Nous vous en parlions récemment, l’article 26 de la loi du 3 juillet 2008 va modifier les règles en ce qui concerne l’information à produire en matière de gouvernement d’entreprise. Désormais, le régime sera le suivant :
« Lorsqu'une société se réfère volontairement à un code de gouvernement d'entreprise élaboré par les organisations représentatives des entreprises, le rapport prévu au présent article précise également les dispositions qui ont été écartées et les raisons pour lesquelles elles l'ont été. Se trouve de surcroît précisé le lieu où ce code peut être consulté. Si une société ne se réfère pas à un tel code de gouvernement d'entreprise, ce rapport indique les règles retenues en complément des exigences requises par la loi et explique les raisons pour lesquelles la société a décidé de n'appliquer aucune disposition de ce code de gouvernement d'entreprise ». (Extrait de l’article 26 de la loi du 3/7/2008)
En France, il n’existe pour l’instant qu’un seul « code » de gouvernance : le rapport Afep/Medef d’octobre 2003 qui consolide les rapports Viénot 1 (1995) Viénot 2 (1999) et Bouton (2002). Ceux-ci devraient d’ailleurs se trouver enrichis par les recommandations publiées lundi par le Medef sur la rémunération des dirigeants. Précisons au passage que celles-ci sont accompagnées du nouveau tableau de présentation qui devra figurer dans les rapports annuels. Vous pouvez consulter le document ici : http://www.medef.fr/medias/files/131584_FICHIER_0.pdf
Apparemment, les préconisations de la loi du 3 juillet 2008 n’appellent guère de commentaires. Il faut se référer à un code, il en existe un en France, c’est celui de l’Afep/Medef. C’est simple. En réalité, cette réforme soulève plus de questions qu’il n’y parait. Nous avons demandé à Emmanuel Du Boulay, Président de Finca, société de conseil spécialisée en matière de gouvernance, de nous éclairer sur ce sujet.
La loi impose de se référer à un code de gouvernance à compter de l’année prochaine.
Disposons-nous de tous les outils nécessaires ?
Il n’existe pas stricto sensu de « code » de gouvernance en France, c’est-à-dire de code élaboré et validé par l’ensemble des acteurs de la gouvernance, contrairement à d’autres pays comme la Grande-Bretagne, la Belgique ou l’Allemagne. Bien sûr, nous disposons du rapport Afep/Medef d’octobre 2003, récemment complété en ce qui concerne la rémunération des dirigeants. C’est la référence sur laquelle il faudra appliquer le principe du comply or explain en 2009. Le problème, c’est que l’outil n’est pas forcément adapté.
Pourquoi estimez-vous qu’il n’est pas adapté ?
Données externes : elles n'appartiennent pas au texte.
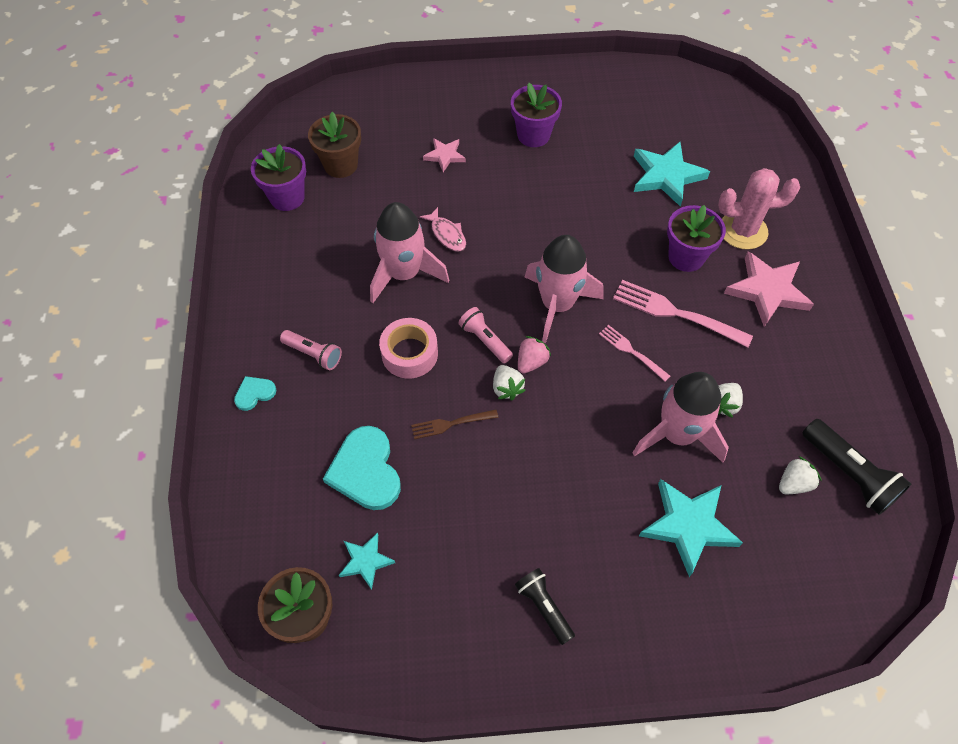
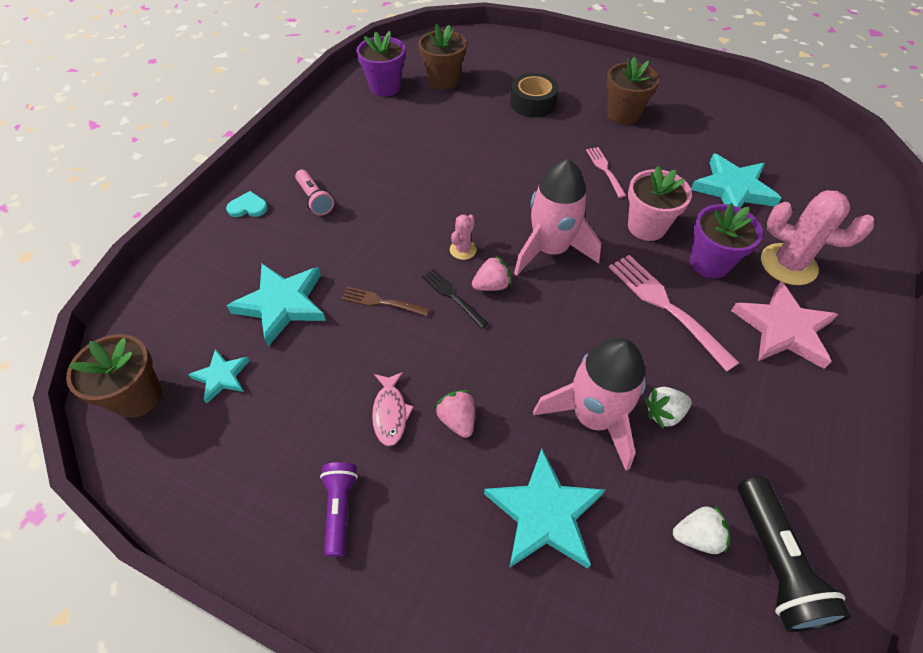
camera: 30 degrees right, 5 degrees down
(365, 470) = (282, 304): turquoise heart -> turquoise star
(404, 273) = (433, 172): pink rocket -> none
(409, 353) = (390, 232): pink tape -> none
(444, 156) = (533, 103): pink star -> black tape
(447, 234) = (491, 158): pink fish -> pink fish (390, 413)
(485, 340) = (463, 249): pink flashlight -> pink cactus
(507, 388) = (453, 296): white strawberry -> black fork
(533, 135) = (623, 114): purple flower pot -> brown flower pot
(544, 607) = (340, 508): black flashlight -> purple flashlight
(582, 491) = (457, 420): none -> pink strawberry
(620, 245) = (646, 227): none -> pink flower pot
(632, 352) = (596, 320): pink fork -> pink fork (605, 170)

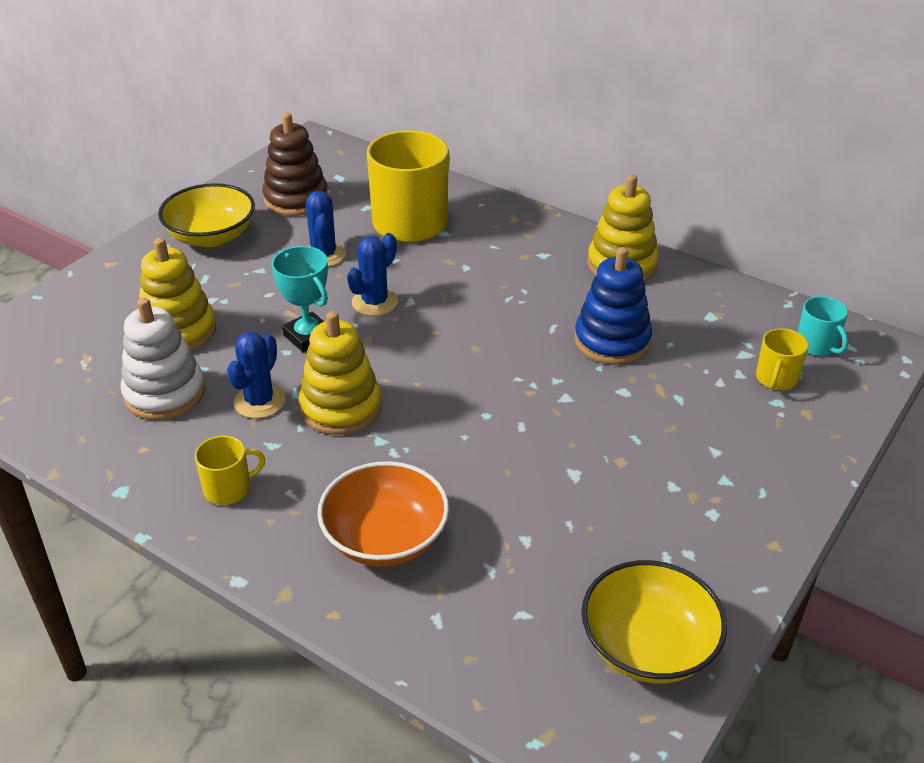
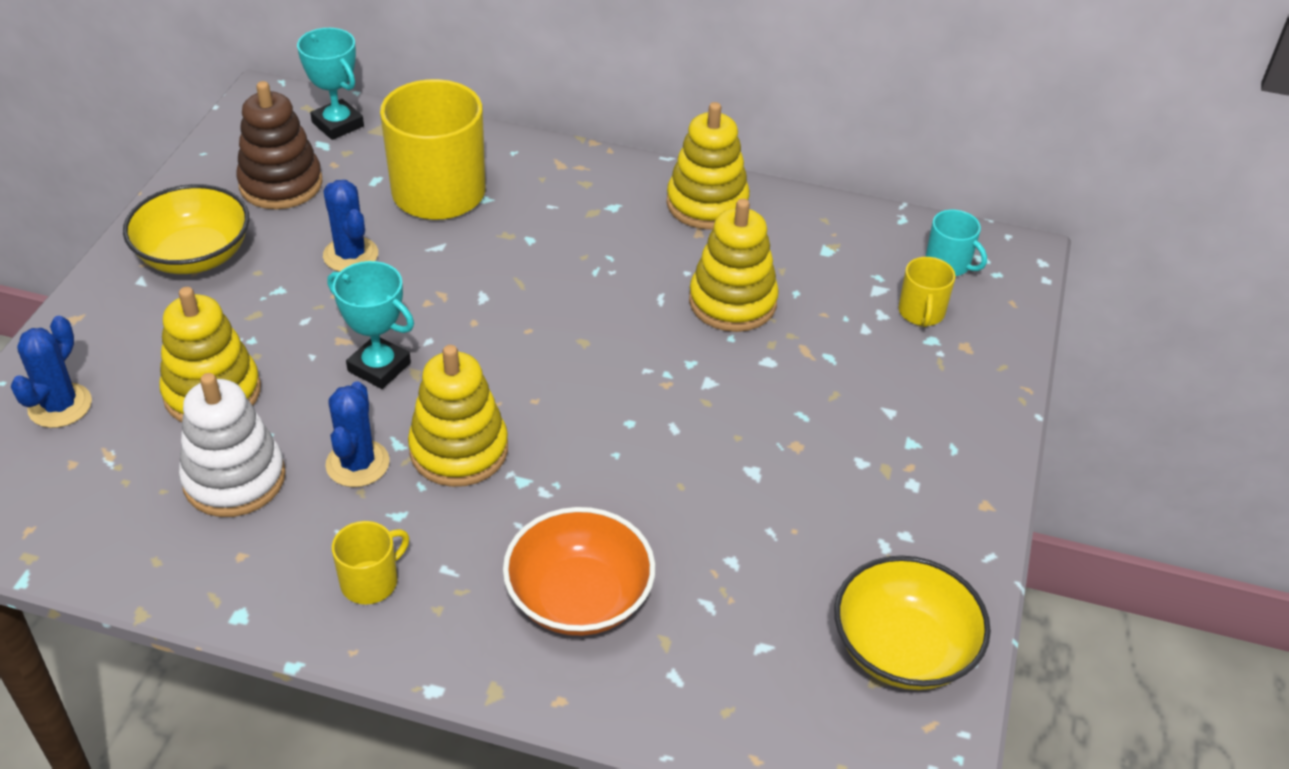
camera: 20 degrees left, 5 degrees up
(356, 165) = (338, 124): none -> turquoise trophy
(374, 302) = (441, 306): blue cactus -> blue cactus (60, 406)
(612, 341) = (732, 302): blue stacking toy -> yellow stacking toy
D’abord parce que ce texte n’est pas un code mais un ensemble de recommandations visant à promouvoir les bonnes pratiques. Il n’a jamais eu vocation à devenir le code de référence du principe comply or explain. Par ailleurs, il existe d’autres textes en France sur le gouvernement d’entreprise. Par exemple, l’AFG a défini ses propres règles pour guider les sociétés de gestion dans leur politique de vote aux assemblées. Sans compter l’IFA qui a fait un travail de recensement des règles de gouvernance. Enfin, le rapport Afep/Medef a été conçu surtout pour les grands groupes cotés. Il n’est pas forcément adapté aux Vamps (Valeurs Moyennes et Petites) qui constituent, en nombre, l’essentiel de la cote. Or, l’AMF depuis plusieurs mois admet la nécessité d’adapter les contraintes des sociétés cotées à la taille des petites et moyennes capitalisations.
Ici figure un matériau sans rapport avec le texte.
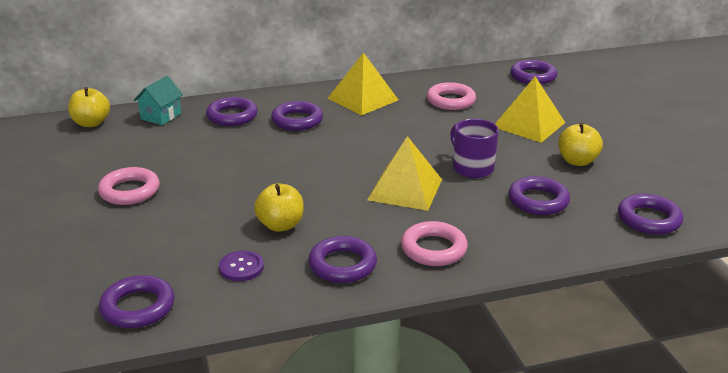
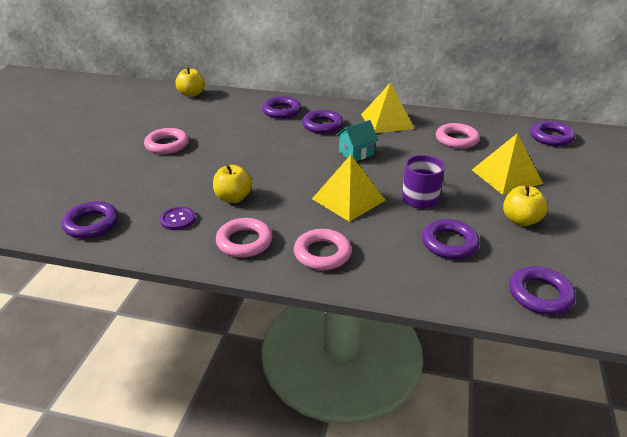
camera: 30 degrees right, 5 degrees up
(161, 116) = (237, 100): turquoise house -> turquoise house (356, 153)
(342, 265) = (244, 242): purple ring -> pink ring

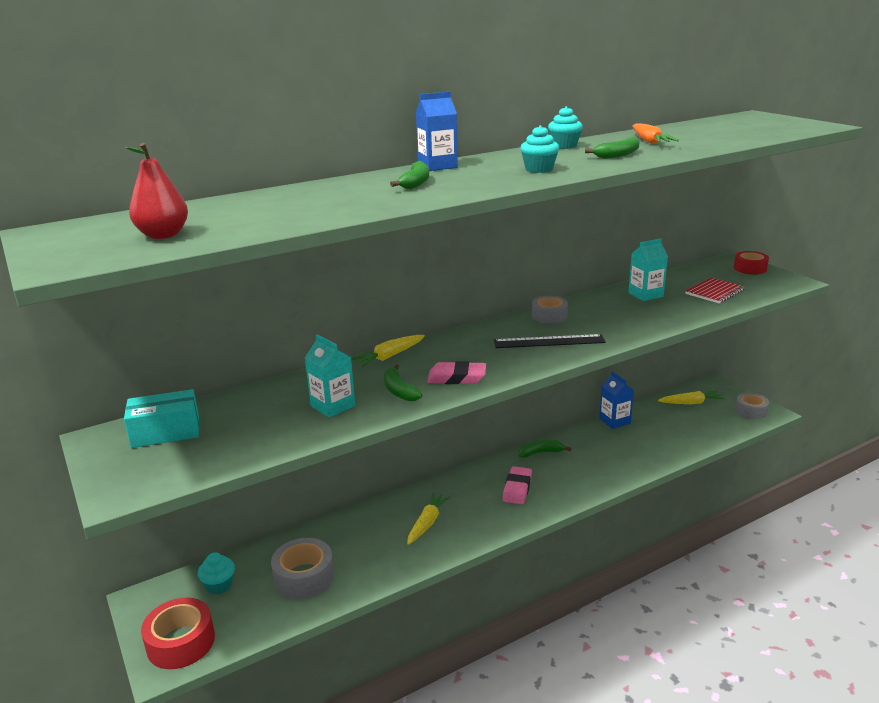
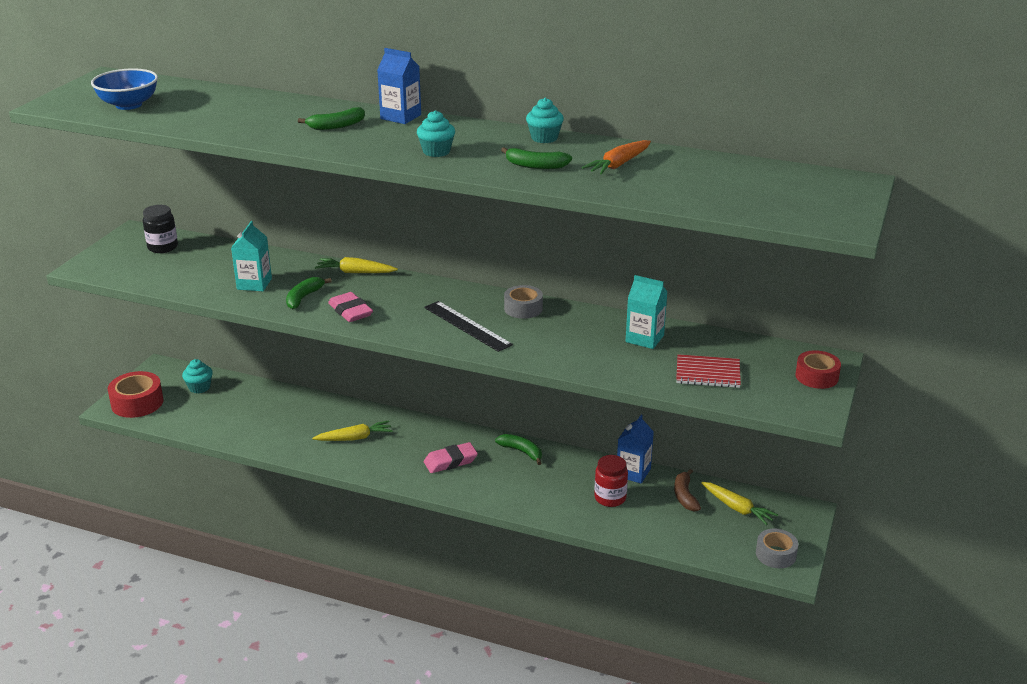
camera: 50 degrees right, 5 degrees up
(163, 235) = (129, 105): red pear -> blue bowl
(166, 432) = (163, 247): turquoise box -> black jar
(304, 577) = (239, 415): grey tape -> none
(635, 441) = (610, 498): none -> red jar
(660, 414) = (685, 496): none -> brown banana

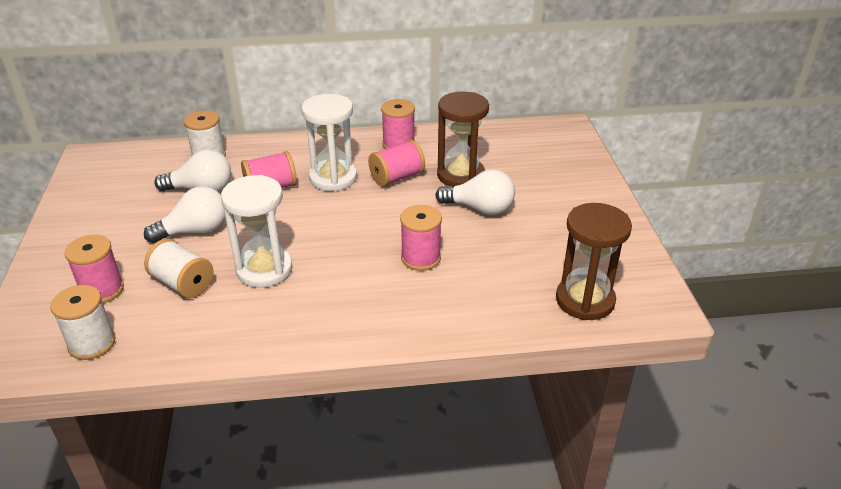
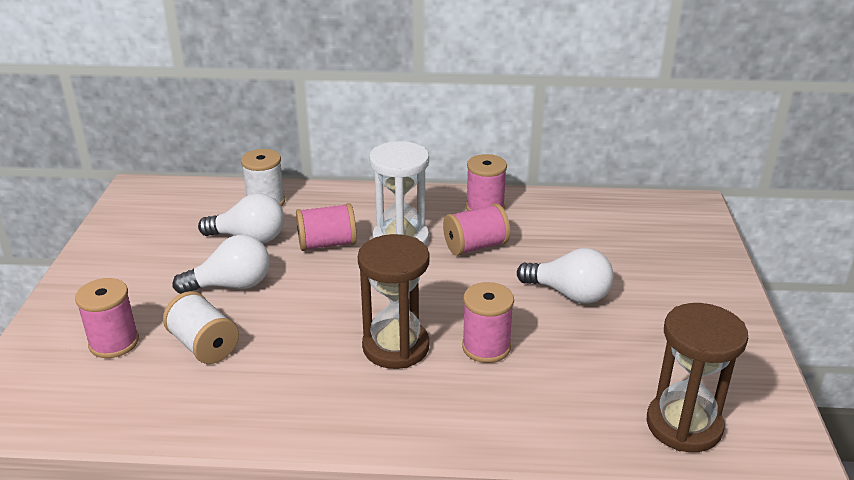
camera: 10 degrees right, 5 degrees down
(92, 343) = (88, 404): white spool -> none
(264, 269) = (299, 340): white hourglass -> none
(460, 175) = (552, 251): brown hourglass -> brown hourglass (396, 347)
Que faudrait-il faire à votre avis ?
Je pense qu’il serait judicieux de réunir tous les acteurs concernés autour d’une table pour débattre de l’élaboration d’un vrai code de gouvernance qui tiendrait compte des textes parus depuis 2003 et des pratiques qui se sont affirmées. On pourrait imaginer même d’en concevoir deux, un pour les grands groupes, un autre pour les valeurs petites et moyennes. Le risque, c’est que les codes se multiplient et que les banques, les assurances et d’autres secteurs revendiquent à leur tour un code sur mesure. Le mieux est encore de travailler sur un document unique qui fixera les grands principes applicables à toutes les sociétés cotées et précisera celles qui sont destinées aux plus grandes.